Did you know that his name is really Pétur? Its Icelandic; P-E-T-U-R with a little accent over the e. Our parents holidayed there before he was born and liked the name but mostly hes just called Peter
which I never think fits him somehow, like a jumper thats just too big. He was always fascinated by Iceland, the most beautiful place he said, and he wanted to go there, would read books about it, find photos. He started to think this was it. The answer to why his Mother neglected him so much, why she always called me a miracle baby. Perhaps he wasnt hers and perhaps he came from Iceland. Adopted. This theory was soon blown out of the water; the dates didnt correspond, their going to Iceland and his being born were two years apart, but the adoption idea, that stayed. It was like the name Peter, he just didnt fit into the family, he didnt even look like the rest of us and she called me her miracle baby (laughs mirthlessly). It all came to a head, these ponderings and wonderings and theories, when he found a piece of yellowing paper stuffed at the back of my fathers desk that could have been there for years. It said, A. Taylor, birth mother. This was around the time that I decided to demonstrate the condition of my sanity. I was nearly eighteen and about to pass my exams with flying colours. I had a perfect future in front of me; a doctor, a lawyer, a business woman in a pencil skirt with stockings and red lipstick- completely un-fucking-touchable. I didnt want it, that wasnt me and besides what if
(For the first time she looks disturbed and insecure and begins to hug her arms before she realises what she is doing. When she begins to speak her grandeur is emphasised, as if she is overcompensating.) I would have been brilliant; of course, cant you imagine me at University sweetheart? Fucking all the Professors (laughs with relish) and not to get top grades, because I would already have them, but because I was the only one they wanted, or the one they wanted the most at least. But my way, what I did, it worked too. Insane, maybe, but still beautiful, tragically beautiful and still so smart, a tortured genius. They shut me away for a while but it wasnt for long and when I got out Mummy and Daddy paid for this flat and I was close to Peter which was all that mattered. Hed got a job as a porter in a hospital by this time and a crappy little flat of his own, decked out in as many mirrors as he could afford. You dont like mirrors do you sweetheart? He needed them though, how else would he talk to his imaginary friend? (Laughs.)

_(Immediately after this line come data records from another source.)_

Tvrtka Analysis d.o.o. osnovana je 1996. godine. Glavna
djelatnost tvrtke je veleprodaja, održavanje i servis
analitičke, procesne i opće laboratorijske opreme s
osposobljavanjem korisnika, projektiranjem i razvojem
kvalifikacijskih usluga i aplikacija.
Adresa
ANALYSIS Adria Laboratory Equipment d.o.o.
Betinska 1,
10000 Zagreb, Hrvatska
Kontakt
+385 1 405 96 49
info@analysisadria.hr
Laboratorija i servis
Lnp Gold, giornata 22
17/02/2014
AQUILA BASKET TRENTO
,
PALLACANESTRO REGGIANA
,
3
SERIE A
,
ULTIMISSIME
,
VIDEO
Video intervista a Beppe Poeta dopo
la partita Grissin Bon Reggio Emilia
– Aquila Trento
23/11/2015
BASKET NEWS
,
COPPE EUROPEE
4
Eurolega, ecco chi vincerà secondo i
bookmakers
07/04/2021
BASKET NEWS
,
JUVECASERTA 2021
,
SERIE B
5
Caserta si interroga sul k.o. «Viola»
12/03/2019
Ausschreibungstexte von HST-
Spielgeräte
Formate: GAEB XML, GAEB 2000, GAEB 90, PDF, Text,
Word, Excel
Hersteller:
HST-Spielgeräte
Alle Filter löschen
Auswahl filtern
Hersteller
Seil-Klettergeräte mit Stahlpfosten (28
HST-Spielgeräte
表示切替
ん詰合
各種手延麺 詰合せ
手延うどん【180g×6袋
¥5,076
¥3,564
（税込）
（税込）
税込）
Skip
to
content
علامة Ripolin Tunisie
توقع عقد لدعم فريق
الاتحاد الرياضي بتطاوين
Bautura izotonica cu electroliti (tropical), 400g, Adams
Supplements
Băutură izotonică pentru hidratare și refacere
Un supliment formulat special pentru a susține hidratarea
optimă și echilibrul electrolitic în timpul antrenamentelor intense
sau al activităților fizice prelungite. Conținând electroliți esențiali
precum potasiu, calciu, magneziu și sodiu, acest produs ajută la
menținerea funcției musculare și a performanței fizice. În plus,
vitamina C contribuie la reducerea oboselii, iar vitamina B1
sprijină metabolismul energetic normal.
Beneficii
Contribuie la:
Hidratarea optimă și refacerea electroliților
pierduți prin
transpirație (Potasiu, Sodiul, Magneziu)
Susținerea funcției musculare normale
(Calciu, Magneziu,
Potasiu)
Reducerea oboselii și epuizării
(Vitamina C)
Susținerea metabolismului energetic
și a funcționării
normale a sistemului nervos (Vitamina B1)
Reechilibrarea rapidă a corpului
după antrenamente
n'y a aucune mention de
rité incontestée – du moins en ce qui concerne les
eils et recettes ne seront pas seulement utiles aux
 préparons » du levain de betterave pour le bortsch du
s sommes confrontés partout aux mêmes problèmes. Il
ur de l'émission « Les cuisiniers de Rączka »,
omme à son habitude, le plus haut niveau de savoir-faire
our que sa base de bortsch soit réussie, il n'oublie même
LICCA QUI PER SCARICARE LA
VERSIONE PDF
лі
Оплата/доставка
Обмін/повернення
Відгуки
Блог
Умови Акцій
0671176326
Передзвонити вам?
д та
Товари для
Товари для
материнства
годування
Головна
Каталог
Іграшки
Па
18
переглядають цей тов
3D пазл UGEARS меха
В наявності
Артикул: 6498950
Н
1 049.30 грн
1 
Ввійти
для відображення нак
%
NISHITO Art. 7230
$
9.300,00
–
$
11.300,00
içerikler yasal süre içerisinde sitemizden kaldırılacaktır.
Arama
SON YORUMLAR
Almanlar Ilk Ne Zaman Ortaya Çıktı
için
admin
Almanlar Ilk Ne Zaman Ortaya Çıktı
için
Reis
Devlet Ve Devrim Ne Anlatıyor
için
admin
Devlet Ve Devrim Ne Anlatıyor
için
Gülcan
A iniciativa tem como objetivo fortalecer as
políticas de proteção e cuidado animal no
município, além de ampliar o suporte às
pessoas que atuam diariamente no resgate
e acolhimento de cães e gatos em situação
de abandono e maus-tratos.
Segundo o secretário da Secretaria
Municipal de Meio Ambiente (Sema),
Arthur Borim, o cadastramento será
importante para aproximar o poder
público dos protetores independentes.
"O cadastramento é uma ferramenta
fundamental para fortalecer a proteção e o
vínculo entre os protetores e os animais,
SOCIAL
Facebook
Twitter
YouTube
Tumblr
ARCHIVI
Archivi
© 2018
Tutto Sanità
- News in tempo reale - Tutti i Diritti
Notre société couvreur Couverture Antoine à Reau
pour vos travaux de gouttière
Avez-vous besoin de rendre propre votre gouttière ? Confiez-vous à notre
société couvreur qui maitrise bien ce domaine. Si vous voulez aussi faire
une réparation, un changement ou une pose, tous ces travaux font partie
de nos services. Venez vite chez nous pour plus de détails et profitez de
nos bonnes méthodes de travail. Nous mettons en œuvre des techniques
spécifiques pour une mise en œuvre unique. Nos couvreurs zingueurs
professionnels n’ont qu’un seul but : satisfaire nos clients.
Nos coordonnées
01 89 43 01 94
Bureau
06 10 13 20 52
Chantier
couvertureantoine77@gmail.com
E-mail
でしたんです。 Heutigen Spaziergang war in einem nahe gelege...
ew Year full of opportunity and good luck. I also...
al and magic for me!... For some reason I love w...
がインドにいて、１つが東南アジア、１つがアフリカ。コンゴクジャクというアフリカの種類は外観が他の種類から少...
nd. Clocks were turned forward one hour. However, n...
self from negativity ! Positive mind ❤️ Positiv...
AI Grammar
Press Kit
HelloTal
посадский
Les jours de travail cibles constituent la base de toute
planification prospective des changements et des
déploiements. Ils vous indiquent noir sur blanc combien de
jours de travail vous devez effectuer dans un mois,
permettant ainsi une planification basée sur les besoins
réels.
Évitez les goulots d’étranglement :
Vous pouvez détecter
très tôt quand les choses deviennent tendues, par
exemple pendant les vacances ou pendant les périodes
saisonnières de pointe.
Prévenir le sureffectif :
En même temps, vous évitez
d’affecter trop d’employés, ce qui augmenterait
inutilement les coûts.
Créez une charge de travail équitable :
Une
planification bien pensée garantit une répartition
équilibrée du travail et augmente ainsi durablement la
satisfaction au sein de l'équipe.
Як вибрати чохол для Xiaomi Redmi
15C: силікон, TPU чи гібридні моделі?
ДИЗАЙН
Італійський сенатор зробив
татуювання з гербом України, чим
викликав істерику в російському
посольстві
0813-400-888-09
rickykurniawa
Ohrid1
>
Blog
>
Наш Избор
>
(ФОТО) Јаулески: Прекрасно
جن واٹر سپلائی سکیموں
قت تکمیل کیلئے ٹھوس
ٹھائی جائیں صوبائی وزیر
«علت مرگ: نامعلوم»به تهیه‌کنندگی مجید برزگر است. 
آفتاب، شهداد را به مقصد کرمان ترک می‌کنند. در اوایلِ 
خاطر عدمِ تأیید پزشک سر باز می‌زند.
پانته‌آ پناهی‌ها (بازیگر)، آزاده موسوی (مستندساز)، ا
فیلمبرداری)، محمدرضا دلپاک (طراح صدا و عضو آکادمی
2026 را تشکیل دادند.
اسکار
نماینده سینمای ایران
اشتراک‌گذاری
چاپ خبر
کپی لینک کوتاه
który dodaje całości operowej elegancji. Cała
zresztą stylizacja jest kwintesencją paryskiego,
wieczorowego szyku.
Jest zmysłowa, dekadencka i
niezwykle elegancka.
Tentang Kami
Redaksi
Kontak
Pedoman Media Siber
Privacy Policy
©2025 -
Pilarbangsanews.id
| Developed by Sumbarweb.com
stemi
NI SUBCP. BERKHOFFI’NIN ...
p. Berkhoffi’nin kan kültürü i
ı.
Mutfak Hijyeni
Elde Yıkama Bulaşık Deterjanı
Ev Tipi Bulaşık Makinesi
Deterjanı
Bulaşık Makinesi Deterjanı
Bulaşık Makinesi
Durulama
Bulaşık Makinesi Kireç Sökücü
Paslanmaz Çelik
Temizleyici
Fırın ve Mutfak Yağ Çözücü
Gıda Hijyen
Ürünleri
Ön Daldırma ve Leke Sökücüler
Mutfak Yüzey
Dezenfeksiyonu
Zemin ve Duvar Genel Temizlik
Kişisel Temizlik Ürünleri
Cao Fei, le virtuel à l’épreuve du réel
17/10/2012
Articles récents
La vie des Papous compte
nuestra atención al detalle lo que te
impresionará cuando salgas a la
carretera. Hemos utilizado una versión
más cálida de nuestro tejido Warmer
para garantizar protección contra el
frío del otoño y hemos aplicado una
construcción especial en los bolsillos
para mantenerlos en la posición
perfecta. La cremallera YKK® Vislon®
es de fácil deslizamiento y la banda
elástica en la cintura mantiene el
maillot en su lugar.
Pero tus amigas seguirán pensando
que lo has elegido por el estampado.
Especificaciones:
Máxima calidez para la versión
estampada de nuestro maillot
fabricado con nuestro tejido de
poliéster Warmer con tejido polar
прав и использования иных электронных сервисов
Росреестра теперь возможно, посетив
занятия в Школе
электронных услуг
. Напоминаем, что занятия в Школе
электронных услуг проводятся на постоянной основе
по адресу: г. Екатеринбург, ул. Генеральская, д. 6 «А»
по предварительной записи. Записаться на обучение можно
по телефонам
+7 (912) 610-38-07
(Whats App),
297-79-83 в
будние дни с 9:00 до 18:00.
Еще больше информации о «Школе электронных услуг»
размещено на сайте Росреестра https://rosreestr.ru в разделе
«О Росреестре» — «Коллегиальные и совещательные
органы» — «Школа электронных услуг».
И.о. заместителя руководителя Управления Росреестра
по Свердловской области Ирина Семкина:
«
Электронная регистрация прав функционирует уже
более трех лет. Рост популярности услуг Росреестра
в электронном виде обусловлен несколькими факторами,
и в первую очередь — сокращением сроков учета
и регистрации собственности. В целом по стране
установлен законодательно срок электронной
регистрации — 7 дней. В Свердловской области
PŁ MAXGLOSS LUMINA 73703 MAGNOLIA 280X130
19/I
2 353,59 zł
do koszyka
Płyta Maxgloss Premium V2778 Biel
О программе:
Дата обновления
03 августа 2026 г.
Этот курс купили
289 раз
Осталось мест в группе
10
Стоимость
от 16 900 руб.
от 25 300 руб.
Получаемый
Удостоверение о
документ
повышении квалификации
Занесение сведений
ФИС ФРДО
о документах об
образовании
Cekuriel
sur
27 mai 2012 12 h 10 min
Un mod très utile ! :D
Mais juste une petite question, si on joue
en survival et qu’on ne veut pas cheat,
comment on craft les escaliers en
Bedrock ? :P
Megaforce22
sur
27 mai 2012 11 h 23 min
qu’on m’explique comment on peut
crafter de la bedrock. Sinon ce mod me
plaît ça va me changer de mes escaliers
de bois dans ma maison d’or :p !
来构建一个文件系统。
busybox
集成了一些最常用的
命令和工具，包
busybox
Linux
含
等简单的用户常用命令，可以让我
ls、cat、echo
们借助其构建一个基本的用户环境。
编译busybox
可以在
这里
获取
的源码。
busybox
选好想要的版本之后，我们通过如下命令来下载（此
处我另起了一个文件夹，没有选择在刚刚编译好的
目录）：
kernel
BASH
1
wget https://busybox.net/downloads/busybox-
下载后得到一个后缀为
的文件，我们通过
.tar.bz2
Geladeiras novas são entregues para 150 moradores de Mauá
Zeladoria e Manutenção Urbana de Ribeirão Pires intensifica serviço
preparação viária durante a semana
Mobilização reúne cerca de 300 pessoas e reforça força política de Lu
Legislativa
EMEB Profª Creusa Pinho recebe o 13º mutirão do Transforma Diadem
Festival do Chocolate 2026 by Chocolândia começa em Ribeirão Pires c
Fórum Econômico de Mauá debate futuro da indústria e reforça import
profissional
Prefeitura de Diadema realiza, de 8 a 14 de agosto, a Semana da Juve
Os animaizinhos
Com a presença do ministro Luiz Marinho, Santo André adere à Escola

Do you want to know what I did? (She stretches out on the bed, wriggling her fingers and toes sensually and enjoying the effect of her words.) My parents came home to find my exquisite skin all cut open and a hundred different words on the wallpaper in my blood. Id been up all night with a thesaurus, picking just the right ones; annihilate, irrelevant, trepidation, distorted
perhaps the amount of preparation made it a little hollow but, sweetheart, I had to let them know somehow. (Sits up again.) Nothing much changed over the next few years. I carried on in my new way and so did Peter. I called him Brother but he wasnt really, not in the terms of those elements and in all likelihood not even biologically. But he was always there, always understood me. That was until he began looking for A. Taylor, breaking into peoples houses, searching through their things for evidence, a scrap of information that told him he was there, hed existed for these people in a way he never had for our Mother. (She sighs and stares sadly at the paper in front of her on the bed. She picks up the pen and begins to write once more.) Yours, Charlotte.